Dany Hétu, directeur général de Moisson Rive-Sud, présente le Bilan-Faim 2025 élaboré par l’organisme. Le nombre de personnes soutenues par une aide alimentaire chaque mois passe à 107 628 dans le réseau de Moisson Rive-Sud au sein de l’agglomération de Longueuil, une augmentation de 19 % en un an. Le journal s’est entretenu avec M. Hétu.
Quelle est la situation, aujourd’hui, des besoins alimentaires de la population en Montérégie?
J’ai envie de dire que c’est constant. Cela fait neuf ans que je suis chez Moisson Rive-Sud et la sonnette d’alarme est tirée depuis neuf ans. Le nombre de personnes qui se présentent dans les comptoirs alimentaires des organismes de notre réseau augmente année après année. J’ai l’impression aussi que l’on a commencé à ressentir les effets de la crise tarifaire avec nos voisins du Sud. Le gros de la crise n’est pas encore pleinement ressenti et j’ai l’impression que ça arrive avec les coupures de postes qui surviennent dans certaines entreprises. La fragilisation de la population est vraiment multifactorielle. Il n’y a pas qu’un élément qui explique ça. Ce que je constate depuis plusieurs années, c’est l’augmentation constante. On se dit tout le temps que cela va se stabiliser à un moment donné, mais on ne le voit pas. Il y a toujours une augmentation. C’est ça qui est très préoccupant. Cette année, en Montérégie, on voit une augmentation beaucoup plus importante.
Une ville comme Boucherville, qui fait rarement parler d’elle pour des raisons de besoins alimentaires, est-elle touchée?
Oui. On pense souvent à tort, parce que l’on est de Boucherville, que tout va bien. Ce n’est pas le cas. De la fragilisation, il y en a partout. Bien sûr, il y a une concentration de la vulnérabilisation dans des villes comme Longueuil. Il y a une concentration de la fragilisation dans les régions rurales éloignées. Dans ces petites municipalités, vous pouvez croire que les services sont loin. Donc, l’impact des communautés vulnérables dans les régions vulnérables est exacerbé par l’éloignement des ressources.
La hausse des besoins cette année est-elle plus grande que les augmentations des dernières années?
Oui. Généralement, on est entre 5 et 10 % d’augmentation. Depuis l’année passée, c’est important.
Pouvez-vous répondre aujourd’hui à la hausse de ces besoins?

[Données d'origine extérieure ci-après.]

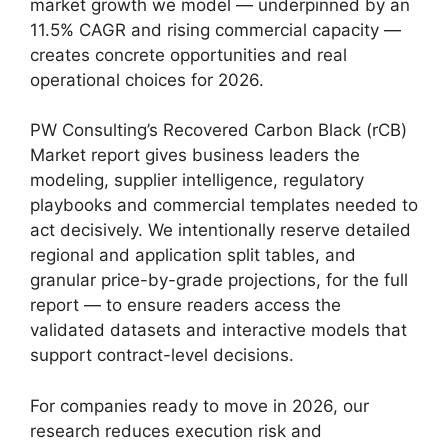
market growth we model — underpinned by an
11.5% CAGR and rising commercial capacity —
creates concrete opportunities and real
operational choices for 2026.
PW Consulting’s Recovered Carbon Black (rCB)
Market report gives business leaders the
modeling, supplier intelligence, regulatory
playbooks and commercial templates needed to
act decisively. We intentionally reserve detailed
regional and application split tables, and
granular price-by-grade projections, for the full
report — to ensure readers access the
validated datasets and interactive models that
support contract-level decisions.
For companies ready to move in 2026, our
research reduces execution risk and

On n’a jamais assez de denrées. Les banques alimentaires sont là pour faire du dépannage alimentaire. Mais ce que j’entends, c’est que l’on va au-delà du dépannage. On est plus proche d’une épicerie que d’un dépannage. La quantité de produits est beaucoup plus importante chez les groupes communautaires que l’on dessert. Ce qui me préoccupe, c’est que lorsque j’ai commencé, les aînés étaient à 7 ou 8 % de demandeurs. Maintenant, on est à 12 %. C’est aussi un signe des temps. Les baby-boomers commencent à être des retraités et tout le monde n’a pas le même coussin financier quand il arrive à la fin de sa vie. C’est préoccupant. Aussi, nous avons de plus en plus de travailleurs qui viennent à nos comptoirs alimentaires. Ils ont beau travailler, mais le coût de la vie est tel que les gens ont beaucoup de difficultés à arriver.

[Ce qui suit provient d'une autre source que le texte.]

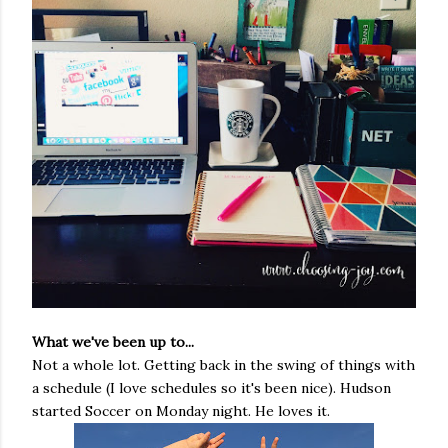
What we've been up to...
Not a whole lot. Getting back in the swing of things with
a schedule (I love schedules so it's been nice). Hudson
started Soccer on Monday night. He loves it.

Le gouvernement en fait-il assez?
Poser la question, c’est y répondre. Le gouvernement doit prendre un rôle de leadership. Mais je ne pense pas que l’on doive s’attendre que le gouvernement règle tout. Moi, j’aime dire qu’il faut un village pour élever un enfant. Je pense que toutes les parties prenantes du village doivent faire partie de la solution. Mais, bien sûr que chacun des trois paliers de gouvernement au Canada doit assumer son rôle. Parlons du logement et des sans-abris et des itinérants, on est dans le municipal, le provincial et le fédéral, mais il faut que les trois paliers se parlent et que le milieu communautaire soit engagé dans ces discussions. Cela prend une réflexion de toute la société.
Que peuvent faire les gens pour venir en aide aux plus démunis?
Continuer leur implication, leur engagement social. Quand on va sur les sites Internet des organismes communautaires, il y a plein de façons de nous aider. Cela peut être des sous, des services, des produits, du bénévolat. Cela peut être aussi de faire des représentations auprès des élus municipaux, provinciaux, fédéraux. Il n’y a pas de limites à l’imagination pour que la société en général puisse participer à la solution. Il y a des artistes, par exemple, qui mettent en place des solutions d’hébergement. Si l’on est plusieurs autour d’une table, on va trouver une solution pour aider les gens vulnérables à vivre mieux et à s’en sortir.